(BRIEF):
The listing below contains a span that opens with the line containing "5: (254, 266, 0.63)" and closes with the line containing "21: (26, 271, 0.63)". Return that span exactly.

(DATASET EXCERPTS):
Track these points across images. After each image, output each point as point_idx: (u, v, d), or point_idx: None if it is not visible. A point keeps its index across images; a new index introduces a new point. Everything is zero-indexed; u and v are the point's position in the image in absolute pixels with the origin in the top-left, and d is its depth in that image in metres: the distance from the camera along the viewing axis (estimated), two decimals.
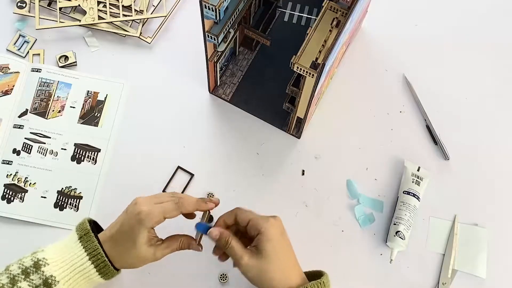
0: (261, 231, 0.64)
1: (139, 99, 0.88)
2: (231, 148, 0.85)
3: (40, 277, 0.63)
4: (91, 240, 0.65)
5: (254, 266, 0.63)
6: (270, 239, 0.63)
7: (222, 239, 0.65)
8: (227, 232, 0.66)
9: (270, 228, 0.64)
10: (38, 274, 0.63)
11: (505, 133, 0.88)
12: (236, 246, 0.64)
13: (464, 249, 0.80)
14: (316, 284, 0.63)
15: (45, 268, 0.63)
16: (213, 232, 0.66)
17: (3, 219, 0.80)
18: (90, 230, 0.66)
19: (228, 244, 0.65)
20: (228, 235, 0.65)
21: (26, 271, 0.63)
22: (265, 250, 0.63)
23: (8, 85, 0.87)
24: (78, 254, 0.64)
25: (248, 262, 0.63)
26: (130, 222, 0.64)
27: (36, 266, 0.63)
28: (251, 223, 0.65)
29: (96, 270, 0.64)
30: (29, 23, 0.92)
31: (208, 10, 0.66)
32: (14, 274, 0.63)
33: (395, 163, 0.85)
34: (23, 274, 0.63)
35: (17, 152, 0.83)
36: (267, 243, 0.63)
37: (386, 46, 0.93)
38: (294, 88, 0.74)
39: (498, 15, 0.96)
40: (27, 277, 0.63)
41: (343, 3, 0.70)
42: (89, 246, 0.64)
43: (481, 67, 0.92)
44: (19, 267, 0.64)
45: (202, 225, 0.67)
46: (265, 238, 0.63)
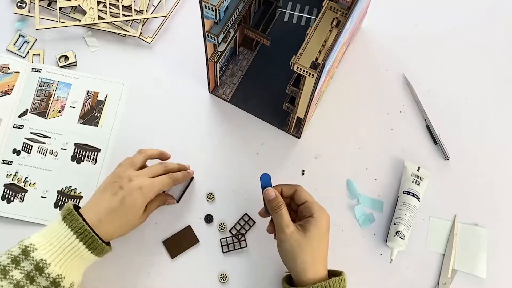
0: (314, 215, 0.68)
1: (139, 99, 0.88)
2: (231, 148, 0.85)
3: (30, 263, 0.63)
4: (75, 219, 0.66)
5: (296, 239, 0.67)
6: (319, 226, 0.67)
7: (275, 202, 0.69)
8: (281, 199, 0.70)
9: (322, 217, 0.68)
10: (28, 260, 0.63)
11: (505, 133, 0.88)
12: (285, 214, 0.68)
13: (464, 249, 0.80)
14: (338, 280, 0.66)
15: (34, 253, 0.64)
16: (270, 192, 0.70)
17: (3, 219, 0.80)
18: (72, 209, 0.67)
19: (279, 209, 0.69)
20: (281, 202, 0.69)
21: (15, 260, 0.63)
22: (310, 232, 0.67)
23: (8, 85, 0.87)
24: (64, 234, 0.65)
25: (292, 234, 0.67)
26: (133, 197, 0.69)
27: (24, 253, 0.64)
28: (307, 204, 0.69)
29: (85, 247, 0.65)
30: (29, 23, 0.92)
31: (208, 10, 0.66)
32: (4, 265, 0.63)
33: (395, 163, 0.85)
34: (13, 263, 0.63)
35: (17, 152, 0.83)
36: (315, 228, 0.67)
37: (386, 46, 0.93)
38: (294, 88, 0.74)
39: (498, 15, 0.96)
40: (18, 265, 0.63)
41: (343, 3, 0.70)
42: (75, 224, 0.65)
43: (481, 67, 0.92)
44: (8, 257, 0.64)
45: (266, 178, 0.71)
46: (315, 223, 0.67)
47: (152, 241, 0.79)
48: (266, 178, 0.71)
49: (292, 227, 0.67)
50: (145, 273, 0.77)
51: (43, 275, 0.63)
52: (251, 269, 0.78)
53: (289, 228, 0.67)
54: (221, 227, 0.80)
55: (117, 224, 0.69)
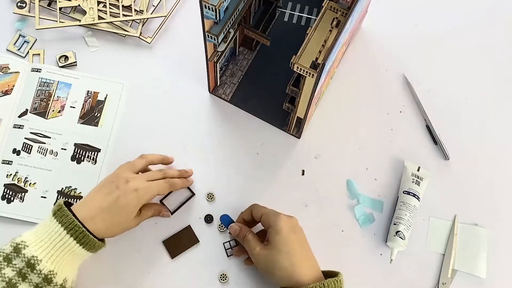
0: (271, 224, 0.70)
1: (139, 99, 0.88)
2: (231, 148, 0.85)
3: (22, 260, 0.63)
4: (65, 215, 0.66)
5: (263, 255, 0.69)
6: (279, 232, 0.68)
7: (241, 234, 0.73)
8: (245, 228, 0.74)
9: (279, 223, 0.69)
10: (20, 257, 0.63)
11: (505, 133, 0.88)
12: (252, 239, 0.71)
13: (464, 249, 0.80)
14: (333, 282, 0.66)
15: (25, 250, 0.64)
16: (233, 227, 0.74)
17: (3, 219, 0.80)
18: (62, 205, 0.67)
19: (245, 238, 0.72)
20: (246, 230, 0.73)
21: (7, 258, 0.63)
22: (274, 242, 0.68)
23: (8, 85, 0.87)
24: (55, 230, 0.65)
25: (259, 252, 0.69)
26: (128, 198, 0.69)
27: (16, 251, 0.64)
28: (263, 218, 0.71)
29: (76, 242, 0.65)
30: (29, 23, 0.92)
31: (208, 10, 0.66)
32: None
33: (395, 163, 0.85)
34: (5, 261, 0.63)
35: (17, 152, 0.83)
36: (276, 235, 0.68)
37: (386, 46, 0.93)
38: (294, 88, 0.74)
39: (498, 15, 0.96)
40: (10, 262, 0.63)
41: (343, 3, 0.70)
42: (64, 220, 0.65)
43: (481, 67, 0.92)
44: (0, 255, 0.64)
45: (225, 218, 0.78)
46: (274, 231, 0.69)
47: (152, 241, 0.79)
48: (226, 218, 0.79)
49: (258, 247, 0.70)
50: (145, 273, 0.77)
51: (34, 271, 0.63)
52: (251, 269, 0.78)
53: (255, 249, 0.70)
54: (221, 227, 0.80)
55: (108, 223, 0.68)
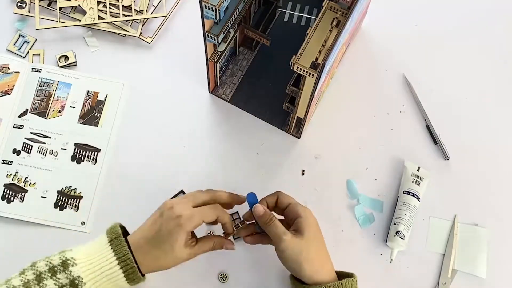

(RESPONSE BOX):
5: (254, 266, 0.63)
6: (270, 239, 0.63)
7: (222, 239, 0.65)
8: (227, 232, 0.66)
9: (270, 228, 0.64)
10: (38, 274, 0.63)
11: (505, 133, 0.88)
12: (236, 246, 0.64)
13: (464, 249, 0.80)
14: (316, 284, 0.63)
15: (45, 268, 0.63)
16: (213, 232, 0.66)
17: (3, 219, 0.80)
18: (90, 230, 0.66)
19: (228, 244, 0.65)
20: (228, 235, 0.65)
21: (26, 271, 0.63)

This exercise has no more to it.